Re: Help in DSM design

From: Larry McVoy (lm@bitmover.com)
Date: Sat Mar 04 2000 - 13:15:19 EST


On Sat, Mar 04, 2000 at 04:44:04PM +0100, Jamie Lokier wrote:
> Larry McVoy wrote:
> > : Pages are like huge cache lines. Don't gripe about cache lines, OK?
> > : Good SMP code avoids cache line ping pong. Bad code doesn't bother.
> > : (then again, if the "bad" code was cheap, maybe it isn't so bad)
> >
> > So you like a world were your cache line misses take 10,000
> > times longer than normal, do you? You know what, you're right.
> > If you have code that is so cache insensitive that it wouldn't
> > notice the difference, DSM would work great.
>
> Larry, you're deliberately ignoring the fact that a DSM "cache line
> transfer" doesn't block the requesting CPU from executing another thread
> while it waits.
>
> SMP cache line requests don't have that property.

I wasn't ignoring it, I hadn't considered it.

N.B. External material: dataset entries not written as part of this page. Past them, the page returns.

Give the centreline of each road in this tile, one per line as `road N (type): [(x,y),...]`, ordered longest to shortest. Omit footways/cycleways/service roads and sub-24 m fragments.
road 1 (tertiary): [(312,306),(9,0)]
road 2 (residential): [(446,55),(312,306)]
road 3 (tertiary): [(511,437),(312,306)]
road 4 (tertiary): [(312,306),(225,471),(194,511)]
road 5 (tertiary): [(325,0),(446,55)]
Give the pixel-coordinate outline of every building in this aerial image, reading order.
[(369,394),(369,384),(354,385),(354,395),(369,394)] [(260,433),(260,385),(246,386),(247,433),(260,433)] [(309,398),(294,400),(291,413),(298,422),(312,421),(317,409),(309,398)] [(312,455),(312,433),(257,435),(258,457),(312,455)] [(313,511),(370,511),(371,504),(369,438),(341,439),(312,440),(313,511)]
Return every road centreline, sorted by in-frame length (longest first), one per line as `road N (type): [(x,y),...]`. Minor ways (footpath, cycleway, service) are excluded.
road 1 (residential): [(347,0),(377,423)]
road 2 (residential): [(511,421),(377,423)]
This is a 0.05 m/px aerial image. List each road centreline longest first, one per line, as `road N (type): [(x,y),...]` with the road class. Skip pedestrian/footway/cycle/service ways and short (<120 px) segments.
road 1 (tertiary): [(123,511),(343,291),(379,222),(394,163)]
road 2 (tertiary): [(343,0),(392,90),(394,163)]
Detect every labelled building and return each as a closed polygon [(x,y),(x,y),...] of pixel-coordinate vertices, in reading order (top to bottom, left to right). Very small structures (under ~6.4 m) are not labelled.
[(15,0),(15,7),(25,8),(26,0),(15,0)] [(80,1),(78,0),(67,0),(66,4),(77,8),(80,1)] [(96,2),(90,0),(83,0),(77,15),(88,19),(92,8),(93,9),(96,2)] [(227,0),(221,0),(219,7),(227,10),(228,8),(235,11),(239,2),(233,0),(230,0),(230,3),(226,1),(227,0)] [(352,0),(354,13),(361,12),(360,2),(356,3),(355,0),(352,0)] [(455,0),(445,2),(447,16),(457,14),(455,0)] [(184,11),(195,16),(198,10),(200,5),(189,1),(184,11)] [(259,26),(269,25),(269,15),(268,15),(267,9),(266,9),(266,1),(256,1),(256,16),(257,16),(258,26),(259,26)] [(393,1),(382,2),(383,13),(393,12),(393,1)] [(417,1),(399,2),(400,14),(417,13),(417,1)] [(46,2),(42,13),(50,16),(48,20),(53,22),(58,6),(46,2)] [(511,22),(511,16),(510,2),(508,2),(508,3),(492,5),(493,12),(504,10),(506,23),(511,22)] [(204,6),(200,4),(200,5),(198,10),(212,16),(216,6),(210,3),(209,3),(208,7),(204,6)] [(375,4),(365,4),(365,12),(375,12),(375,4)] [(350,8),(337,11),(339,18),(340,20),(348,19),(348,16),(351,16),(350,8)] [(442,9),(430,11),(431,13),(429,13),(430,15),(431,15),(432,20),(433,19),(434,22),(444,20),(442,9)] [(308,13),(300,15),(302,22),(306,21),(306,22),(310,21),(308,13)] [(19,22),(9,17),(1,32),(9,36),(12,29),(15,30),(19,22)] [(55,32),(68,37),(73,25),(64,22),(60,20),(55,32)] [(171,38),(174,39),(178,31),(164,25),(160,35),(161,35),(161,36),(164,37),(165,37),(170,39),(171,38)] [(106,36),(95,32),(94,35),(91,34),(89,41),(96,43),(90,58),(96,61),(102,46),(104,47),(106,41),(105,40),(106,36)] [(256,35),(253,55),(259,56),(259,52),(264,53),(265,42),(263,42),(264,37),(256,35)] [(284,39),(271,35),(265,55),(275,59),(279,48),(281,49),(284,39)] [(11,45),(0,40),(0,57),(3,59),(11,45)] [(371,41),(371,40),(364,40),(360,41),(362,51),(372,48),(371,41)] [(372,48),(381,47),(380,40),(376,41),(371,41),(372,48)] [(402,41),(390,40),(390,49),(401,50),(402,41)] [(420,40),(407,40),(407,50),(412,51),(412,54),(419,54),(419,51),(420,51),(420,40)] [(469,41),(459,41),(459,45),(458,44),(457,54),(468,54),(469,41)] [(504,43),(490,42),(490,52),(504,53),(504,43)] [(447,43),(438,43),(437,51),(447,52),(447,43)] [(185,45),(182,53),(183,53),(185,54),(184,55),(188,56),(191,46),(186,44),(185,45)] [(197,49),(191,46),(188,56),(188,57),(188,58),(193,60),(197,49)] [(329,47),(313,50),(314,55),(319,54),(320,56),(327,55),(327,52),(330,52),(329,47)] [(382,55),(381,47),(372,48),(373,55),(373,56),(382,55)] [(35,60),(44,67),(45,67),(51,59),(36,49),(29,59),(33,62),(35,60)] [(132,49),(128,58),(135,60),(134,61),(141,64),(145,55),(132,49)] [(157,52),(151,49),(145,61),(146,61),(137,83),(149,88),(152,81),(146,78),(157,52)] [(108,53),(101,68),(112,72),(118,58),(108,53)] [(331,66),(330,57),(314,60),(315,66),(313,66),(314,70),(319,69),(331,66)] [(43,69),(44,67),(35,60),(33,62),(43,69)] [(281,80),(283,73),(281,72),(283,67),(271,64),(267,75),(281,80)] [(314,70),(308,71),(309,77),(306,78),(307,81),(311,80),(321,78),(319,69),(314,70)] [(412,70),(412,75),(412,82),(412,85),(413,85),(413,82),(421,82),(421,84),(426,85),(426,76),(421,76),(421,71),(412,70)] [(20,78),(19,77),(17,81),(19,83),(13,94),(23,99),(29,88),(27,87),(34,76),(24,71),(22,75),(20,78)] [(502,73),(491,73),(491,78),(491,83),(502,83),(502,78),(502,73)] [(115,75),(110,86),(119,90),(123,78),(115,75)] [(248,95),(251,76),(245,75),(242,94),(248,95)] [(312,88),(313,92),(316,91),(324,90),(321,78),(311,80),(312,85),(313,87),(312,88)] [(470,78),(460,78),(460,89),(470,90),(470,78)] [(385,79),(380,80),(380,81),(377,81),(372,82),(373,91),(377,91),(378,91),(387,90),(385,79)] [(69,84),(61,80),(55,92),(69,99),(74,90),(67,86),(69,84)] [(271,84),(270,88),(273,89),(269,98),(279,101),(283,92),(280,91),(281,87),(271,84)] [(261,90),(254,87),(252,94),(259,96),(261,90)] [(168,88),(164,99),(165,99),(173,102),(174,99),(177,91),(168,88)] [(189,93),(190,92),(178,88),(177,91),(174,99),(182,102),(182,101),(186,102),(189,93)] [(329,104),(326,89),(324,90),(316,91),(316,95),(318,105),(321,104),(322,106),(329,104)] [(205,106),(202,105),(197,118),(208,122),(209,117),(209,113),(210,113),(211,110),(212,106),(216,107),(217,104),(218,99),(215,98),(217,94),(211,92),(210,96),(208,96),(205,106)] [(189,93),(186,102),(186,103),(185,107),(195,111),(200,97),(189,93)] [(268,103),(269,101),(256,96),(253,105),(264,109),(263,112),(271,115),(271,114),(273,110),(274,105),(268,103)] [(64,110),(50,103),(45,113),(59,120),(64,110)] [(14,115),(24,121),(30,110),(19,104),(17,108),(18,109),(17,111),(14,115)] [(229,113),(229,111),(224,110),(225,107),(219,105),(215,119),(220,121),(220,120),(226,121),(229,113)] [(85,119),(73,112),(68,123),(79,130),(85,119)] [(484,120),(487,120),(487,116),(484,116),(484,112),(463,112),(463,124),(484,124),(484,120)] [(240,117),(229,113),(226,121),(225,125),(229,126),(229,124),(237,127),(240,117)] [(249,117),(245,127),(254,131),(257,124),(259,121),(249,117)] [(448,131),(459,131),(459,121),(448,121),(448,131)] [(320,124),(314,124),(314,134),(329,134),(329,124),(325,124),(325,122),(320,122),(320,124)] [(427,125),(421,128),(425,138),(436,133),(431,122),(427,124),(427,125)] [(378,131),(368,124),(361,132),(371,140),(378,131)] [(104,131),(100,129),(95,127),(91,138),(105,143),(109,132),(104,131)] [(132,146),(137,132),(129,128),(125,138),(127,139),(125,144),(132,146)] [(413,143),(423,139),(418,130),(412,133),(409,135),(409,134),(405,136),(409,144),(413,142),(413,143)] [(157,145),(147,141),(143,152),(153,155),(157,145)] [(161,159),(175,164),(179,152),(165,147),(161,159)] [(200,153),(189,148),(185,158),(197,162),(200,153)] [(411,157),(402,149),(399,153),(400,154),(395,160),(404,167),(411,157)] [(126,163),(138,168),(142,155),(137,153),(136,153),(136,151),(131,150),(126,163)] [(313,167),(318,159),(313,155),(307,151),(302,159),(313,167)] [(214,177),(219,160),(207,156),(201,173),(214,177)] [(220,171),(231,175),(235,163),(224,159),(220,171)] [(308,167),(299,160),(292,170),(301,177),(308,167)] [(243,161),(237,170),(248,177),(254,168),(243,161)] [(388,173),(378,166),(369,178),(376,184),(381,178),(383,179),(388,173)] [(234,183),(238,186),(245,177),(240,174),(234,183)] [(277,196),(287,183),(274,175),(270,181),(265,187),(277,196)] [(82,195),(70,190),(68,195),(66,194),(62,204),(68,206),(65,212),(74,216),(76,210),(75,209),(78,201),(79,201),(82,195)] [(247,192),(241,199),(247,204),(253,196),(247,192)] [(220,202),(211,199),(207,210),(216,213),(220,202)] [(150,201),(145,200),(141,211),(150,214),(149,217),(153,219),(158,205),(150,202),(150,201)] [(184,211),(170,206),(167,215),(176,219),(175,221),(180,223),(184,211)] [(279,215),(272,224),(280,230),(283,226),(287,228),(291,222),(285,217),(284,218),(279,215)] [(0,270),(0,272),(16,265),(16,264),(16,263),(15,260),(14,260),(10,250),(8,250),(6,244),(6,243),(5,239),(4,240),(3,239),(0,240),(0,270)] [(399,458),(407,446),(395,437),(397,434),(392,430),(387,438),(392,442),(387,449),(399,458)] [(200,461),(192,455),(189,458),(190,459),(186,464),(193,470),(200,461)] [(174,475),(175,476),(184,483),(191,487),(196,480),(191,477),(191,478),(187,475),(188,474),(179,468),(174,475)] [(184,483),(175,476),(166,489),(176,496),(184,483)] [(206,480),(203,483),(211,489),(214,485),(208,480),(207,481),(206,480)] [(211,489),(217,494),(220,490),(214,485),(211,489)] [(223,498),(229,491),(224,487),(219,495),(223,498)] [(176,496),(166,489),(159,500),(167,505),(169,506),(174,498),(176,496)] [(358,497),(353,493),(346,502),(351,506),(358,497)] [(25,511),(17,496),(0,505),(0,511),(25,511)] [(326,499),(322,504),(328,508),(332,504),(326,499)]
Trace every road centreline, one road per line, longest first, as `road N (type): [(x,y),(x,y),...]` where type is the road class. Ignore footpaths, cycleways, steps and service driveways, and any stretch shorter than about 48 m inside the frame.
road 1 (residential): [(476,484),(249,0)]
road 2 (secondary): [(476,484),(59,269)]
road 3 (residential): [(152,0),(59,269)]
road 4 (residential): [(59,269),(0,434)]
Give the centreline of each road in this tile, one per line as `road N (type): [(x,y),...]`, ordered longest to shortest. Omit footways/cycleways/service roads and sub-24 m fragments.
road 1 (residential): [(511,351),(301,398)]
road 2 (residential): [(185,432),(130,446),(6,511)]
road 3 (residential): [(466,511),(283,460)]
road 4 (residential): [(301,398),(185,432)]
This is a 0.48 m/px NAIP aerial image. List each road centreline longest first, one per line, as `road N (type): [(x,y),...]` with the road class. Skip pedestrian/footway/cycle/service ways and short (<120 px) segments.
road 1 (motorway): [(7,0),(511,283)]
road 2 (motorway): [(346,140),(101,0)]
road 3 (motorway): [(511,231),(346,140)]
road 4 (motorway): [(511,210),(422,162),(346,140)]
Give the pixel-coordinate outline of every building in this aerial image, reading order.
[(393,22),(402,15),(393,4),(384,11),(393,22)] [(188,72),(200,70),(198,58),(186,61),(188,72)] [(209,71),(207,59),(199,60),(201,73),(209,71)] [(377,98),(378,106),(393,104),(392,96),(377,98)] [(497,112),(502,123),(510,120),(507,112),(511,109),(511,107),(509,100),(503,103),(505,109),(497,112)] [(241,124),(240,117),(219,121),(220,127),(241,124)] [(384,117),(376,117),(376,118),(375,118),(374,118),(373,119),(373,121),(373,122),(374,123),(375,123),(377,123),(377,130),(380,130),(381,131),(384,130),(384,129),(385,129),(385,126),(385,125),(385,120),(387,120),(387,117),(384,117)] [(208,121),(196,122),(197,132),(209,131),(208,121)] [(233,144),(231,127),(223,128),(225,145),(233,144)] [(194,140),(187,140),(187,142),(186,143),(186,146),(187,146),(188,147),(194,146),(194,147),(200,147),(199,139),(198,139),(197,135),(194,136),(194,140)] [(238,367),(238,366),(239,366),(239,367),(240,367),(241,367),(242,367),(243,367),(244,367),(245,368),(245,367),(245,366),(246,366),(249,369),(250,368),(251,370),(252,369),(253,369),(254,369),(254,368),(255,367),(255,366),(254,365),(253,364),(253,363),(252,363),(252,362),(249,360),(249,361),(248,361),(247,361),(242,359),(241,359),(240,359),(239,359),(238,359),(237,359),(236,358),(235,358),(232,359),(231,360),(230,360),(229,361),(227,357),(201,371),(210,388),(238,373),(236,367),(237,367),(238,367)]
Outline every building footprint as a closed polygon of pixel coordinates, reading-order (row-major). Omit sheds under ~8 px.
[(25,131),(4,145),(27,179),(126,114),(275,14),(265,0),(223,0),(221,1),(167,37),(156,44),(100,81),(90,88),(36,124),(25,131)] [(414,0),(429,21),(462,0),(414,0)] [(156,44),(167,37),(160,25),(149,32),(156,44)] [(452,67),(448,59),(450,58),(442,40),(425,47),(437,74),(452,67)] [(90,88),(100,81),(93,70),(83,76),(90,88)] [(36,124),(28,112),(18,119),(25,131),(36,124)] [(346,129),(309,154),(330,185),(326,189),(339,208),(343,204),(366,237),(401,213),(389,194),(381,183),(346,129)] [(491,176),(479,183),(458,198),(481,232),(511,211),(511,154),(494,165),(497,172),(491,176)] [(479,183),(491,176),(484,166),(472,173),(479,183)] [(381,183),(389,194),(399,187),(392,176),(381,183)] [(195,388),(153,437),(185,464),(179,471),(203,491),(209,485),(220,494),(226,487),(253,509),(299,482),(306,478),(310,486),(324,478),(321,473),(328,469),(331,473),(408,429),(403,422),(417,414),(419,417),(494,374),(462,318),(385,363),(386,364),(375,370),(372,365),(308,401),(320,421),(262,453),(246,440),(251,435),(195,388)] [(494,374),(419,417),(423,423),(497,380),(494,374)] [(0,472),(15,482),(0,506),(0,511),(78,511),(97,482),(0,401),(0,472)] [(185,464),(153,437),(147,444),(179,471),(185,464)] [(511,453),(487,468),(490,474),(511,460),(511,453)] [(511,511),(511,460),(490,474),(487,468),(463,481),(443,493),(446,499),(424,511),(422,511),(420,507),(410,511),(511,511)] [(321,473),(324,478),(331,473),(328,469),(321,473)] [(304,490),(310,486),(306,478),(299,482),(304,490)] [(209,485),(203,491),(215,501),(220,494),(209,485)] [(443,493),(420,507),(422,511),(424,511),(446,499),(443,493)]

OK, so let's think
about that. So now I need to have shared memory model, with multiple
threads, but the threads need to be split up such that the right threads
are wherever the data is and I need to have enough of them to cover up
huge memory latencies.

I don't believe that you take any significant number of shared memory
programs and make that model work. It's a nice idea but the reality is
that wherever you want the data to be, it's typically someplace else.
This is _inherent_ in shared memory programming. Let's see if I can
back up that statement:

Let's say we eliminate the programs which aren't really shared memory
programs, like parallel make, for example. While I'm sure that you
could have all the processes mmap the same makefile and claim that that
is shared memory programming, that's more than a little silly, right?
Am I right in assuming that you don't mean silly stuff like that?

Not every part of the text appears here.